Set the **Policy name** based on the stack name: `auroralab-autoscale-readers`. For the **Target metric** choose **Average CPU utilization of Aurora Replicas**. Enter a **Target value** of `30` percent. In a production use case this value may need to be set much higher, but we are using a lower value for demonstration purposes. Next, expand the **Additional configuration** section, and change both the **Scale in cooldown period** and **Scale out cooldown period** to a value of `180` seconds. This will reduce the time you have to wait between scaling operations in subsequent labs.
In the **Cluster capacity details** section, set the **Minimum capacity** to `1` and **Maximum capacity** to `2`. In a production use case you may need to use different values, but for demonstration purposes, and to limit the cost associated with the labs we limit the number of readers to two. Next click **Add policy**.
## 5. Create an AWS Secrets Manager secret
Open the AWS Secrets Manager service console.
!!! warning "Region Check"
Ensure you are still working in the correct region, especially if you are following the links above to open the service console at the right screen.
Click **Store a new secret** to start the configuration process.
In the **Select secret type** section, choose **Credentials for RDS database**, then input the **User name** (should be `administrator`) and **Password** that you provided when you created the DB cluster previously.

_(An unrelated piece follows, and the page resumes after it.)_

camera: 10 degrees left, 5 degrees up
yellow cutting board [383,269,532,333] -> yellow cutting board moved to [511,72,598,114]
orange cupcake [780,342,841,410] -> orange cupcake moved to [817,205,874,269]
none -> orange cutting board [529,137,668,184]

Next, in the **Select which RDS database this secret will access** section, choose the DB cluster identifier you assigned to your cluster (e.g. `auroralab-mysql-cluster`). Click **Next**.

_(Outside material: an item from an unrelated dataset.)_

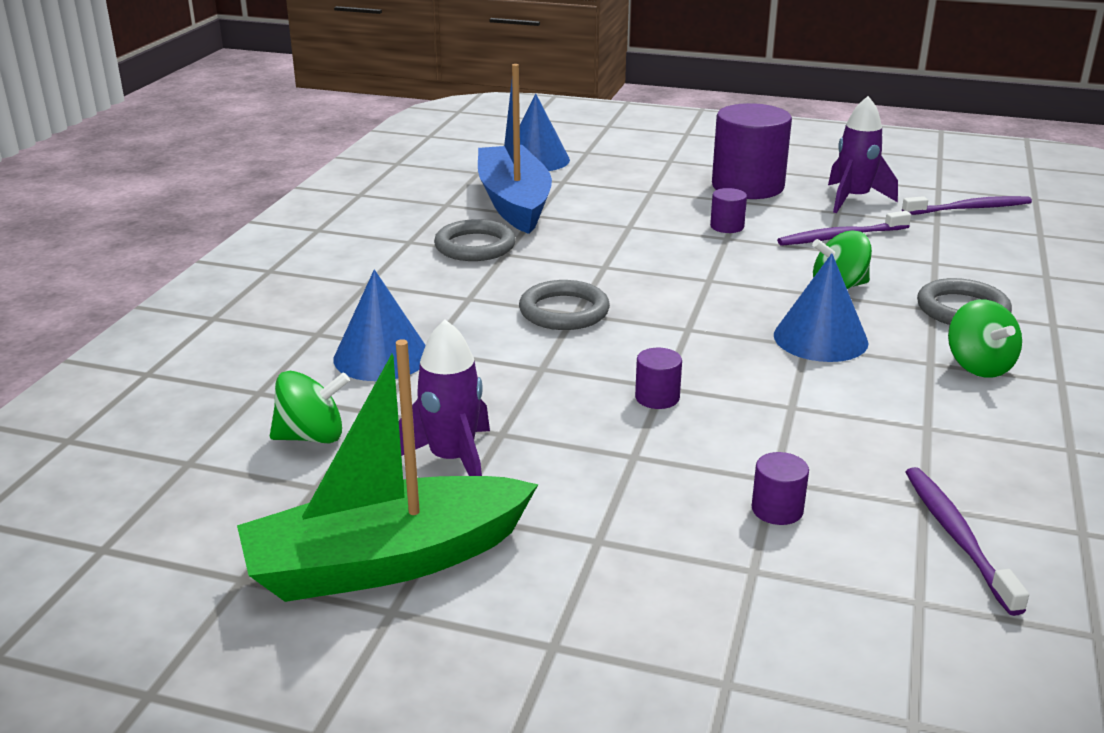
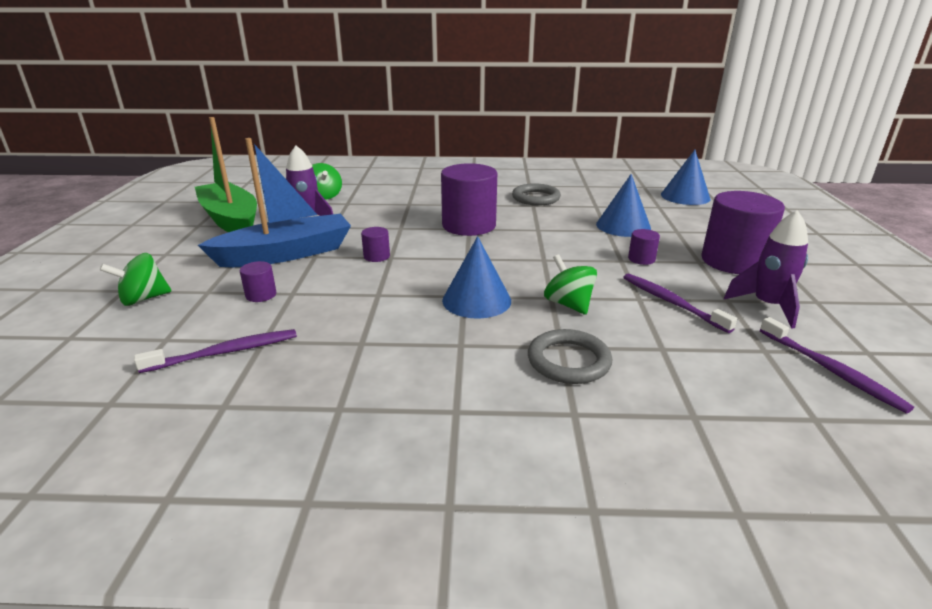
camera: 75 degrees right, 0 degrees up
blue cone [333,270,426,381] -> blue cone moved to [596,174,651,237]
blue boat [478,64,552,234] -> blue boat moved to [198,138,351,267]
grey ring [519,280,610,330] -> purple cylinder [441,163,497,236]
green spinning top [948,300,1022,378] -> green spinning top moved to [100,253,172,306]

Name the secret `secretClusterAdminUser` and provide a relevant description for the secret, then click **Next**.
Finally, in the **Configure automatic rotation** section, leave the option of **Disable automatic rotation** selected. In a production environment you will want to use database credentials that rotate automatically for additional security. Click **Next**.
In the **Review** section you have the ability to check the configuration parameters for your secret, before it gets created. Additionally, you can retrieve sample code in popular programming languages, so you can easily retrieve secrets into your application. Click **Store** at the bottom of the screen.

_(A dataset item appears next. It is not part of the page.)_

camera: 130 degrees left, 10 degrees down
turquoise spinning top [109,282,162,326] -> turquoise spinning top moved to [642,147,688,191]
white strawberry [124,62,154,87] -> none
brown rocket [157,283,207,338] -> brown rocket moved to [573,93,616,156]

Once created, identify the **ARN** of the newly created secret. This value will be needed in subsequent labs. In the list of **Secrets** in the console, click on the name of the newly created secret.
In the detail view of the secret, note the value for **Secret ARN**. Write this down, you will need it later.
## 6. Configure your Cloud9 desktop
Subsequent labs on this site use a consistent way to access DB credentials, regardless if the DB cluster was created manually or automatically. To simplify interactions, the lab credentials are saved in environment variables on the EC2 workstation you use to issue commands to the database. When the cluster is created automatically, the credentials are also set up for you. When you create the cluster manually, you need to run a few additional commands to reach parity.
If you have not already opened a terminal window in the Cloud9 desktop in a previous lab, please [following these instructions](/prereqs/connect/) to do so now. Once connected, run the command below, replacing the ==[secretArn]== placeholder with the ARN of the secret created above:
```
CREDS=`aws secretsmanager get-secret-value --secret-id [secretArn] | jq -r '.SecretString'`
export DBUSER="`echo $CREDS | jq -r '.username'`"
export DBPASS="`echo $CREDS | jq -r '.password'`"
echo "export DBPASS=\"$DBPASS\"" >> /home/ec2-user/.bashrc
echo "export DBUSER=$DBUSER" >> /home/ec2-user/.bashrc
```
## 7. Verify DB cluster
Let's make sure your DB cluster has been created properly. First let's ensure the credentials have been saved correctly in the environment variables, run:
```
echo $DBUSER
```
You should see `administrator` as the response string. Next, verify the version of the database engine created. Run the command below, replacing the ==[clusterEndpoint]== placeholder with the value of the cluster endpoint created in the preceding steps:
```
mysql -h[clusterEndpoint] -u$DBUSER -p"$DBPASS" -e"SELECT @@aurora_version;"
```
You should see a response containing version number `2.10.0`.